Изменить размер шрифта - +
Плетевоз теперь съезжал на рябистую, неровно прикрытую снегом поверхность болота буквально на заду — словно одёр с горы. Сквозь бормотание мотора Костылев слышал, как скрипит снег под колесами. Цепи заухали еще громче.

— Все останется позади, все прахом будет. Элементарно. — Костылев потянул отсыревшим носом, увидев, как под колесо машины подлезает кусок брошенной кем-то рессоры, чуть повернул руль влево. Сзади затрещали коньки прицепа, завизжал застывший на морозе вертлюг. Идущую следом маленькую выбоину Костылев воспринял как зубную боль, на ледяной ком, попавший под скат, посмотрел как на личного врага — ком сухо хрустнул, раскрошенный тяжелым колесом. Музыка, громкая и назойливая, льющаяся из транзистора, удалилась, заглохла, перестала существовать для Костылева — он уже не слышал ее. Застыла природа, умерли деревья, окаймляющие Покатое болото, перестал скрежетать жесткий, как битое стекло, снег — все вокруг погрузилось в мертвую тишину, лишь ноги ощущали живое подрагивание педалей да под руками трясся круг руля.

Правое колесо медленно опустилось вниз, попав в глубокую, присыпанную снегом яму. Как же ее не заметил, не разглядел Костылев, как же? Он сморщился, будто хватил чего горького и неприятного, выжал газ — плетевоз дернулся, выбираясь из ямы, но не дотянул до конца, стал сползать назад. А сзади надавила, навалилась огромная плеть — жалобно завыл скручиваемый тяжестью металл, затрещала рама прицепа.

Костылев мгновенно вспотел, весь вспотел, от пяток до корней волос, даже губы стали влажными и сладкими. Молча облизал их. Мелькнула мысль о том, что на сильном морозе металл слабеет, как бы не лопнули крючки.

Нельзя дать «троглодиту» сползти в яму.

Костылев вновь надавил ногой на педаль газа — машина дернулась, словно подстегнутая, рванулась вперед. Запрыгала, заплясала перед глазами Ивана Костылева болотная рябь, вспотел Иван еще больше, пот дождем полил с лица — плетевоз накренился, окончательно утопая правым колесом в рытвине.

— Эхма, тварь какая, — шепотом пробормотал Костылев, не опуская унта с педали газа.

Не сдержали ослабшие крючки тридцатишестиметровой плети, лопнули с тонким стеклянным звуком, будто ножку у старого хрустального бокала обломили, пулями щелкнули о защитную спинку кабины, высекая огонь, с жужжанием вонзились в снег. Костылев ахнул почти беззвучно, рванул вниз рукоять двери, саму дверь с маху ударил ногой и все же опоздал — сверху на него уже падала, зияя сквозь заднее стекло кабины черным отверстием, как пушечным жерлом, плеть.
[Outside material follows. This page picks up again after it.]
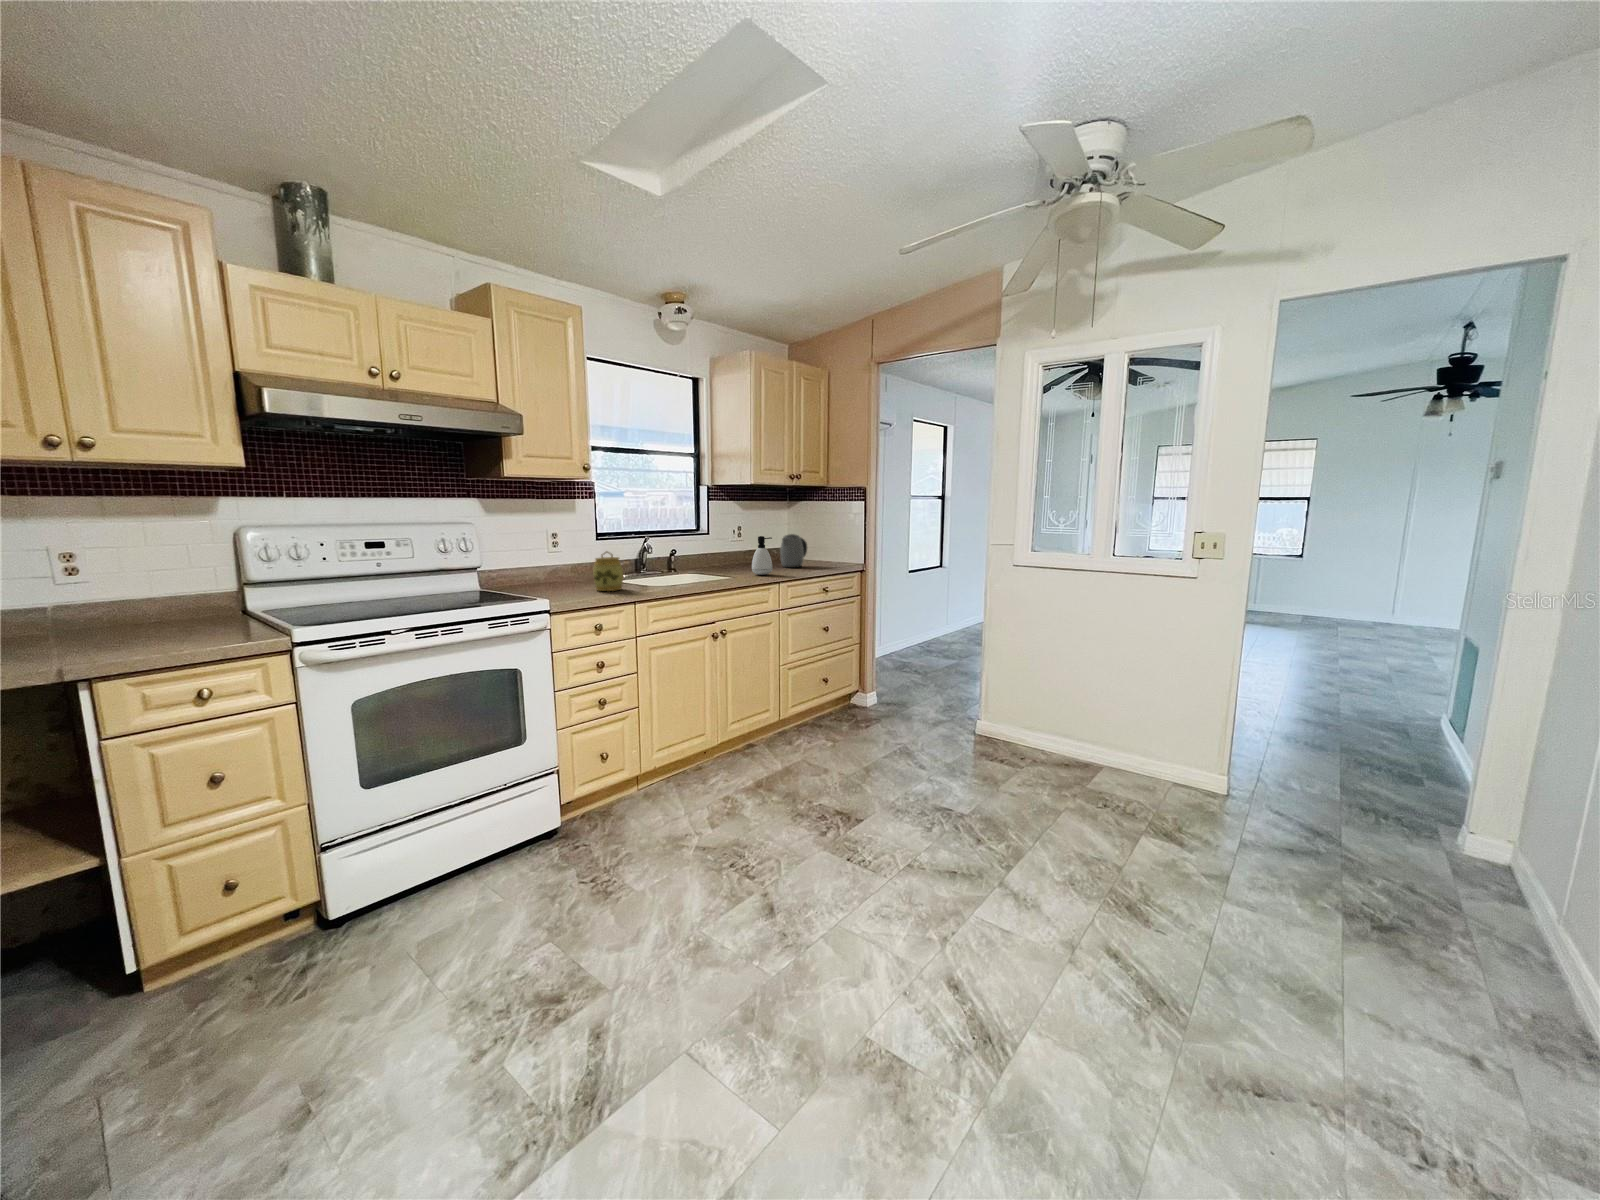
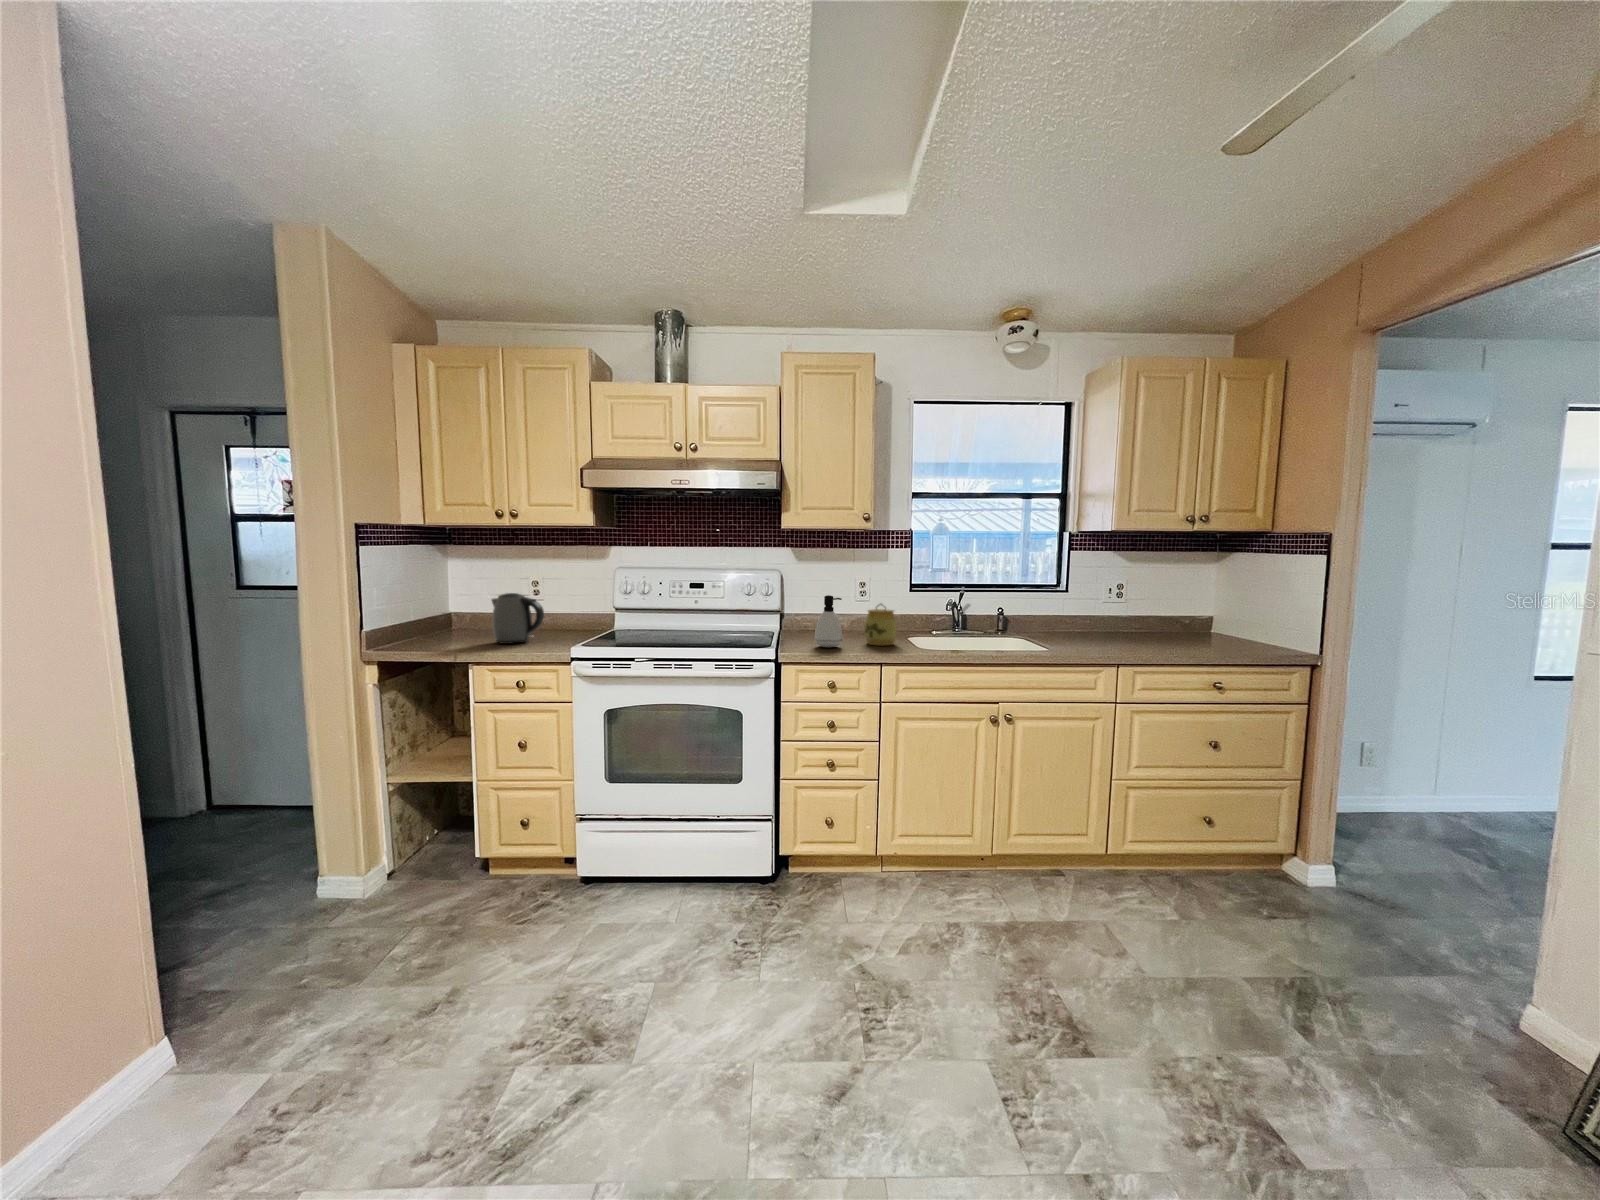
kettle: present [780,534,807,568] -> present [492,593,544,644]
soap dispenser: present [752,536,773,575] -> present [815,595,842,647]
Костылев выгнулся, устремляясь всем телом к маленькому мутному пятнышку солнца. Багровое, наполненное прилившей кровью лицо шофера оставалось спокойным, испуг не успел исказить его гримасой, но в тот же миг сильно высветлилась кожа под глазами. Костылев упал плашмя в снег и, не ощущая еще боли, подогнул под себя голову, сделал кувырок, от которого у него затрещали кости...

Плеть, задев боковиной спинку кабины, срезала ее как бритвой. Кабина хлопнулась оземь, мягким всплеском разлетелось ветровое стекло, и покатилась шоферская будка, громыхая, как пустая консервная коробка. Неестественно жалко и страшно глянул в небо столб руля с погнутой, покрытой черными трещинами, оставшимися от выколотой пластмассы, баранкой. Спинка новенького сиденья была разрезана, и из прорехи лапшой вылезли лохмотья серо-желтого поролона.

Костылев, придавив боком кочку, перевернулся на спину. Шапка, слетев с головы, клубком откатилась в сторону. В то же мгновение он закричал от боли, выстрелом пробившей его тело, забился, словно рыба, выброшенная на берег, оглушенный резью, от которой у него почернело в глазах, заскреб пальцами по снегу, подгребая к себе жесткое сухое крошево. Потом обессиленно запрокинул голову на снег. Из глаз крупными каплями выкатывались слезы, замерзали на подбородке, след от них оставался льдистый, через всю щеку.